Optimization with Sparsity-Inducing Penalties

Sparse estimation methods are aimed at using or obtaining parsimonious representations of data or models. They were first dedicated to linear variable selection but numerous extensions have now emerged such as structured sparsity or kernel selection. It turns out that many of the related estimation problems can be cast as convex optimization problems by regularizing the empirical risk with appropriate non-smooth norms. The goal of this paper is to present from a general perspective optimization tools and techniques dedicated to such sparsity-inducing penalties. We cover proximal methods, block-coordinate descent, reweighted $\ell_2$-penalized techniques, working-set and homotopy methods, as well as non-convex formulations and extensions, and provide an extensive set of experiments to compare various algorithms from a computational point of view.

💡 Research Summary

This paper provides a comprehensive survey of optimization techniques tailored for sparsity‑inducing penalties, covering a wide range of regularizers such as the ℓ₁ norm, mixed ℓ₁/ℓ_q norms, structured sparsity norms, and multiple kernel learning (MKL) formulations. It begins by establishing the mathematical foundations: definitions of the various norms, their geometric interpretation via unit balls, and the necessary convex analysis tools—including subgradients, Fenchel duality, and quadratic variational representations—that enable the derivation of optimality conditions for non‑smooth objectives.

The authors then systematically categorize algorithmic approaches. Proximal methods, including ISTA and its accelerated variant FISTA, are presented as the cornerstone for handling non‑smooth regularizers; detailed proximal operators for each norm are derived, and extensions to structured MKL are discussed. Block‑coordinate descent (BCD) exploits separability across groups or blocks, offering efficient updates and strong convergence guarantees, especially for ℓ₁/ℓ₂ mixed norms. Weighted‑ℓ₂ (re‑weighted least squares) algorithms are introduced via the quadratic variational form, converting ℓ₁‑type penalties into a sequence of weighted ℓ₂ problems that are particularly efficient for squared‑loss settings.

Working‑set and homotopy techniques leverage the sparsity of the solution to progressively enlarge the active set or trace the entire regularization path as the penalty parameter λ varies. The classic LARS algorithm for the Lasso exemplifies homotopy, while generic working‑set meta‑algorithms can be combined with any of the previously described solvers. The paper also surveys non‑convex strategies: greedy methods such as Orthogonal Matching Pursuit and forward selection, DC‑programming based re‑weighted ℓ₁ schemes, sparse matrix factorization and dictionary learning approaches, and Bayesian formulations that interpret sparsity through hierarchical priors.

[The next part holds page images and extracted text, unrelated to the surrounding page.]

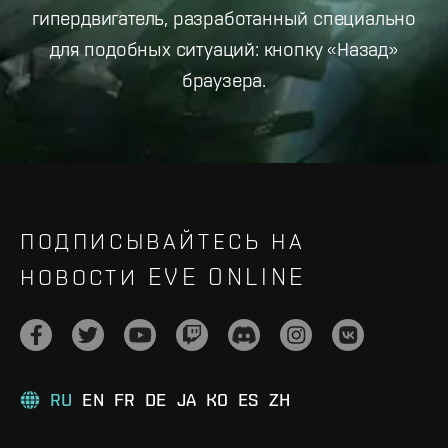
гипердвигатель, разработанный специально
для подобных ситуаций: кнопку «Назад»
браузера.
ПОДПИСЫВАЙТЕСЬ НА
НОВОСТИ EVE ONLINE
RU
EN
FR
DE
JA
KO
ES
ZH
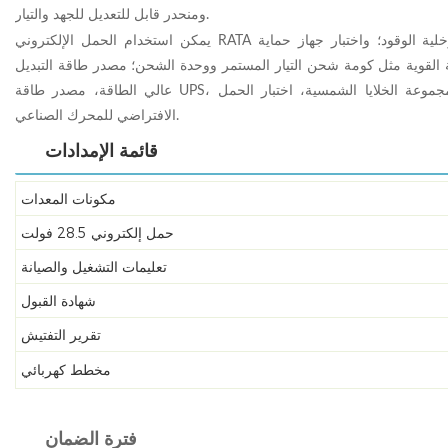
ومنحدر قابل للتعديل للجهد والتيار.
يمكن استخدام الحمل الإلكتروني RATA لاختبار تفريغ خلية الطاقة وخلية الرصاص الحمضية وخلية الوقود؛ واختبار جهاز حماية
رونية القوية مثل كومة شحن التيار المستمر ووحدة الشحن؛ مصدر طاقة التبديل
عالي الطاقة، مصدر طاقة UPS، مصدر طاقة الاتصالات، اختبار مصدر طاقة الخادم ومجموعة الخلايا الشمسية، اختبار الحمل
الافتراضي للمحرك الصناعي.
قائمة الإمدادات
مكونات المعدات
حمل إلكتروني 28.5 فولت
تعليمات التشغيل والصيانة
شهادة القبول
تقرير التفتيش
مخطط كهربائي
فترة الضمان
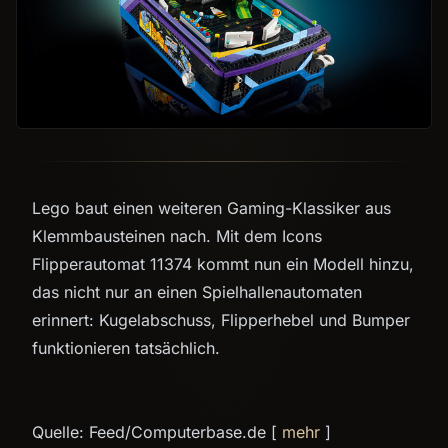
Lego baut einen weiteren Gaming-Klassiker aus
Klemmbausteinen nach. Mit dem Icons
Flipperautomat 11374 kommt nun ein Modell hinzu,
das nicht nur an einen Spielhallenautomaten
erinnert: Kugelabschuss, Flipperhebel und Bumper
funktionieren tatsächlich.
Quelle: Feed/Computerbase.de [
mehr
]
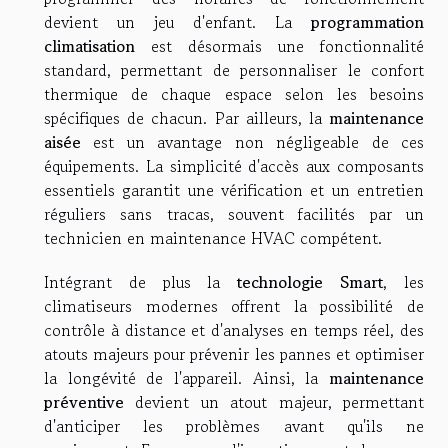
devient un jeu d'enfant. La
programmation
climatisation
est désormais une fonctionnalité
standard, permettant de personnaliser le confort
thermique de chaque espace selon les besoins
spécifiques de chacun. Par ailleurs, la
maintenance
aisée
est un avantage non négligeable de ces
équipements. La simplicité d'accès aux composants
essentiels garantit une vérification et un entretien
réguliers sans tracas, souvent facilités par un
technicien en maintenance HVAC compétent.
Intégrant de plus la
technologie Smart
, les
climatiseurs modernes offrent la possibilité de
contrôle à distance et d'analyses en temps réel, des
atouts majeurs pour prévenir les pannes et optimiser
la longévité de l'appareil. Ainsi, la
maintenance
préventive
devient un atout majeur, permettant
d'anticiper les problèmes avant qu'ils ne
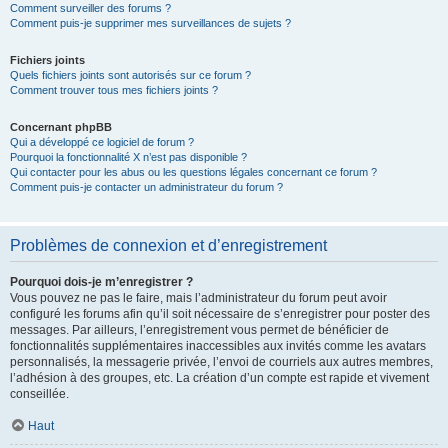
Comment surveiller des forums ?
Comment puis-je supprimer mes surveillances de sujets ?
Fichiers joints
Quels fichiers joints sont autorisés sur ce forum ?
Comment trouver tous mes fichiers joints ?
Concernant phpBB
Qui a développé ce logiciel de forum ?
Pourquoi la fonctionnalité X n’est pas disponible ?
Qui contacter pour les abus ou les questions légales concernant ce forum ?
Comment puis-je contacter un administrateur du forum ?
Problèmes de connexion et d’enregistrement
Pourquoi dois-je m’enregistrer ?
Vous pouvez ne pas le faire, mais l’administrateur du forum peut avoir
configuré les forums afin qu’il soit nécessaire de s’enregistrer pour poster des
messages. Par ailleurs, l’enregistrement vous permet de bénéficier de
fonctionnalités supplémentaires inaccessibles aux invités comme les avatars
personnalisés, la messagerie privée, l’envoi de courriels aux autres membres,
l’adhésion à des groupes, etc. La création d’un compte est rapide et vivement
conseillée.
Haut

A substantial experimental section benchmarks all these methods on synthetic and real datasets for three scenarios: plain Lasso, group sparsity, and more complex structured sparsity. Metrics include convergence speed, computational cost, and memory usage. Results show that proximal gradient and block‑coordinate descent dominate in most settings, working‑set/homotopy excel when a full regularization path is required, and re‑weighted ℓ₂ methods are highly competitive for least‑squares losses. The authors conclude by summarizing the trade‑offs, highlighting open challenges such as theoretical analysis of non‑convex penalties, large‑scale distributed implementations, and integration with deep learning architectures. Overall, the paper serves as a detailed guide for researchers and practitioners to select and implement the most appropriate optimization algorithm for a given sparsity‑inducing regularizer.